Additionally, different soil texture can also affect the severity of mudslides, Peterson said. As for the current situation, however, Peterson added that “the upper layer of soil got so saturated [by the rain] that it became like Jell-O and just flowed downhill.”
Where do they occur?
Mudslides typically occur in areas with steep hillsides, gullies and other narrow channels that make it easy for rain, mud and debris to flow through — much like the terrain in Southern California, Peterson said. These gullies and other passageways form over millions of years.
In the West, “the rains always come in the winter, flow downhill and create these big drainages,” he said.
While Peterson acknowledged the devastation that the mudslides have caused, he said that occurrence is a “natural phenomena.”
While the “spatial extent of this is larger, big mudslides are normal.
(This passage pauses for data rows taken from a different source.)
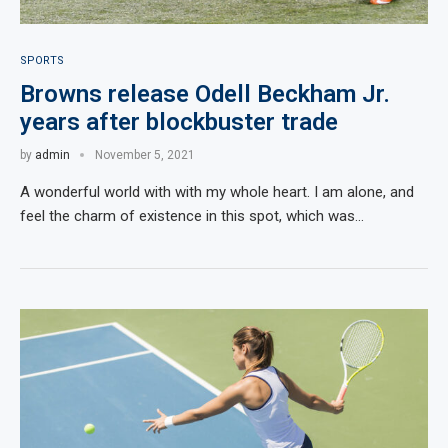
SPORTS
Browns release Odell Beckham Jr.
years after blockbuster trade
by
admin
November 5, 2021
A wonderful world with with my whole heart. I am alone, and
feel the charm of existence in this spot, which was…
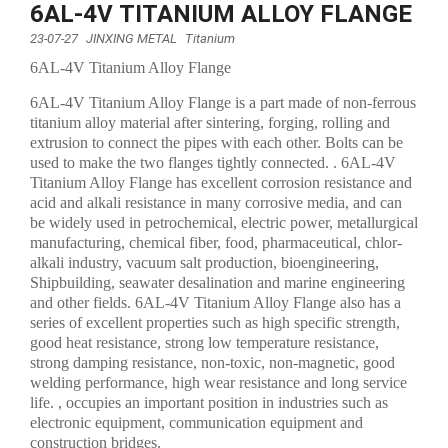
6AL-4V TITANIUM ALLOY FLANGE
23-07-27
JINXING METAL
Titanium
6AL-4V Titanium Alloy Flange
6AL-4V Titanium Alloy Flange is a part made of non-ferrous
titanium alloy material after sintering, forging, rolling and
extrusion to connect the pipes with each other. Bolts can be
used to make the two flanges tightly connected. . 6AL-4V
Titanium Alloy Flange has excellent corrosion resistance and
acid and alkali resistance in many corrosive media, and can
be widely used in petrochemical, electric power, metallurgical
manufacturing, chemical fiber, food, pharmaceutical, chlor-
alkali industry, vacuum salt production, bioengineering,
Shipbuilding, seawater desalination and marine engineering
and other fields. 6AL-4V Titanium Alloy Flange also has a
series of excellent properties such as high specific strength,
good heat resistance, strong low temperature resistance,
strong damping resistance, non-toxic, non-magnetic, good
welding performance, high wear resistance and long service
life. , occupies an important position in industries such as
electronic equipment, communication equipment and
construction bridges.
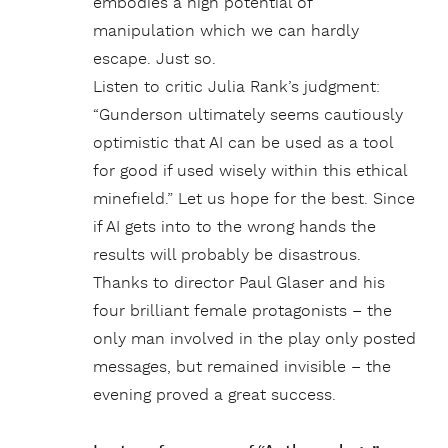
embodies a high potential of
manipulation which we can hardly
escape. Just so.
Listen to critic Julia Rank’s judgment:
“Gunderson ultimately seems cautiously
optimistic that AI can be used as a tool
for good if used wisely within this ethical
minefield.” Let us hope for the best. Since
if AI gets into to the wrong hands the
results will probably be disastrous.
Thanks to director Paul Glaser and his
four brilliant female protagonists – the
only man involved in the play only posted
messages, but remained invisible – the
evening proved a great success.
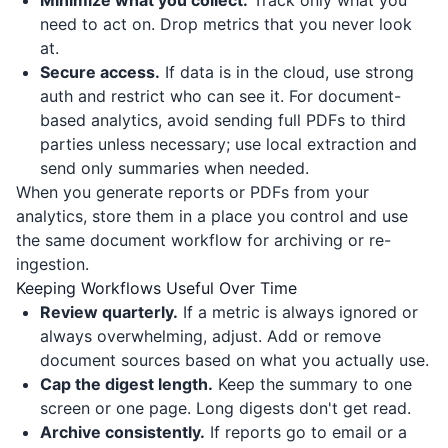
Minimize what you collect.
Track only what you
need to act on. Drop metrics that you never look
at.
Secure access.
If data is in the cloud, use strong
auth and restrict who can see it. For document-
based analytics, avoid sending full PDFs to third
parties unless necessary; use local extraction and
send only summaries when needed.
When you generate reports or PDFs from your
analytics, store them in a place you control and use
the same document workflow for archiving or re-
ingestion.
Keeping Workflows Useful Over Time
Review quarterly.
If a metric is always ignored or
always overwhelming, adjust. Add or remove
document sources based on what you actually use.
Cap the digest length.
Keep the summary to one
screen or one page. Long digests don't get read.
Archive consistently.
If reports go to email or a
This has happened for millions of years,” he said.
Is there anything that can be done to prevent or stop mudslides?
The short answer: no.
“There’s nothing to prevent the magnitude of these events,” Peterson said. While dams might catch some of the sediment, he said, the structures wouldn’t be of much use for a mudslide of this size.
It’s currently unclear if the Thomas Fire made the mudslides worse. Peterson suspects not. But Rengers said that the USGS is working on figuring that out.
“Basically, the really high rainfall rates are what controlled the really large response that we saw. And the damage inflicted by the debris flows is proportional to the rainfall,” Rengers said.
What can people do to protect themselves?
Peterson cautioned those who choose to live beneath steep hillsides in Southern California.
“There are many homes at the bottom of these steep drainages. But at some point mudslides will happen,” he said.
He explained that when people choose to build their homes at the bottom of these steep drainages, they “decide to take on the risk because they think it’s a low probability it [mudslides] will happen to them.”
Most of the stucco-style homes that are popular in California don’t have basements or subfloors — meaning they have relatively little defense against the powerful mudslides.
Since many of the stucco homes are placed on top of a cement slab, the soil from the mudslide weighs more than the house. The result? The homes become like “a little boat in the bathtub,” he said. “These are natural risks that people need to think about.”
Peterson said that most people would have better luck defending their home from a fire than a mudslide. Indeed: in 2014, debris and mud from a mudslide in Oso, Washington, covered a square mile in roughly 20 seconds, Peterson said.
Rengers cautioned people who do have homes in these areas to “heed all evacuation warnings.”
“If they don’t evacuate and are stuck, they should try contacting local authorities,” he said.
In anticipation of mudslides, California authorities ordered evacuations beneath the burned areas of Santa Barbara, Ventura and Los Angeles Counties. But many people ignored the warning until it was too late. Ten to 15 percent of people in a mandatory evacuation area in Santa Barbara County heeded the warning, The Associated Press reported.
Fox News’ Shira Bush and The Associated Press contributed to this report.